The job market is thawing at a snail's pace, raising doubts about whether consumer spending will become vigorous enough to sustain an economic recovery anytime soon.
An index of economic indicators and a regional manufacturing report released Thursday raised some optimism. But an unexpected rise in first-time claims for unemployment aid signaled that jobless Americans are still having a hard time finding work
Americans may see little benefit from a recovery if jobs remain scarce and consumer spending stays too low to fuel a strong economic rebound.
"Consumer spending is going to have a very difficult time recovering with the labor market as weak as it is," said Joshua Shapiro, chief U.S. economist at MFR Inc.
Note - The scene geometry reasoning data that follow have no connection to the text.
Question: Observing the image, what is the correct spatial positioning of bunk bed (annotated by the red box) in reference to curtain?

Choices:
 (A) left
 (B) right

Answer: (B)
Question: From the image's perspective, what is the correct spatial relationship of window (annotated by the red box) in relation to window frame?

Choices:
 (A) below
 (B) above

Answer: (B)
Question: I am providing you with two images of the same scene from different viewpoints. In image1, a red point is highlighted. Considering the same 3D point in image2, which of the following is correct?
Many analysts expect the economy to grow between 2 percent and 3 percent in the second half of this year, as businesses restock their shrunken stocks of goods. But spending is likely to remain subdued. And as a result, many of the same economists expect growth to slow in 2010.
Even when the downturn ends, "it's still going to feel like a recession to the average consumer, the average business," said Ken Goldstein, economist for the Conference Board, a private business research group.
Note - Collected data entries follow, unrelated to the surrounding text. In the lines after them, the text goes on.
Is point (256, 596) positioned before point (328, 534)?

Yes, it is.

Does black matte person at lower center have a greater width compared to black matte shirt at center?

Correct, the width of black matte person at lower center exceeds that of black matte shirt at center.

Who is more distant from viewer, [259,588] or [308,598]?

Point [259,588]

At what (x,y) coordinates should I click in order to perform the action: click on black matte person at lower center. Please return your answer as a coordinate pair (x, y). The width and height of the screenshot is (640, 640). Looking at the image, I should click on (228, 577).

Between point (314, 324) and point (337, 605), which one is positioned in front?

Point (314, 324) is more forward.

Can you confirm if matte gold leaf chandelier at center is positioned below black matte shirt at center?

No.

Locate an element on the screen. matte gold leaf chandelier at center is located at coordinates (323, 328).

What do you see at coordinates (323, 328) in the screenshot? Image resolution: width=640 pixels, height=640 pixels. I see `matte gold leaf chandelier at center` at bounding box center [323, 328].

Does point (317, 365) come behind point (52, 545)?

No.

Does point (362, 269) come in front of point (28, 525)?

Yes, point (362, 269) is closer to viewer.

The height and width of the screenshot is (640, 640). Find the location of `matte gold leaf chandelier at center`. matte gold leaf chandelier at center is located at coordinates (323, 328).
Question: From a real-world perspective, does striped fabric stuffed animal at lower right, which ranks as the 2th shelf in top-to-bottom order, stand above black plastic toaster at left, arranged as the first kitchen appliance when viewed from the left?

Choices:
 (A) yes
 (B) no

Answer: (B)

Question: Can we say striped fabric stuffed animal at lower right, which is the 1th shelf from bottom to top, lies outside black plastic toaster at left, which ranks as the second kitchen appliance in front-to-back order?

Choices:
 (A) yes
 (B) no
Consumers have been hammered by job losses, declining wages and lost wealth. Home prices in many areas of the country have sunk in the past two years. Investments and savings have dwindled, too.
Some retailers that reported second-quarter earnings earlier this week managed to boost their bottom lines by slashing inventory and other costs. But their executives cautioned that shoppers likely will remain tightfisted.
The Labor Department said the number of new jobless claims rose to a seasonally adjusted 576,000 last week, from a revised figure of 561,000. Wall Street economists had expected a drop to 550,000.
The figures had been trending down, after remaining above 600,000 for most of this year. In a healthy economy, initial jobless claims tend to hover around 325,000 or below.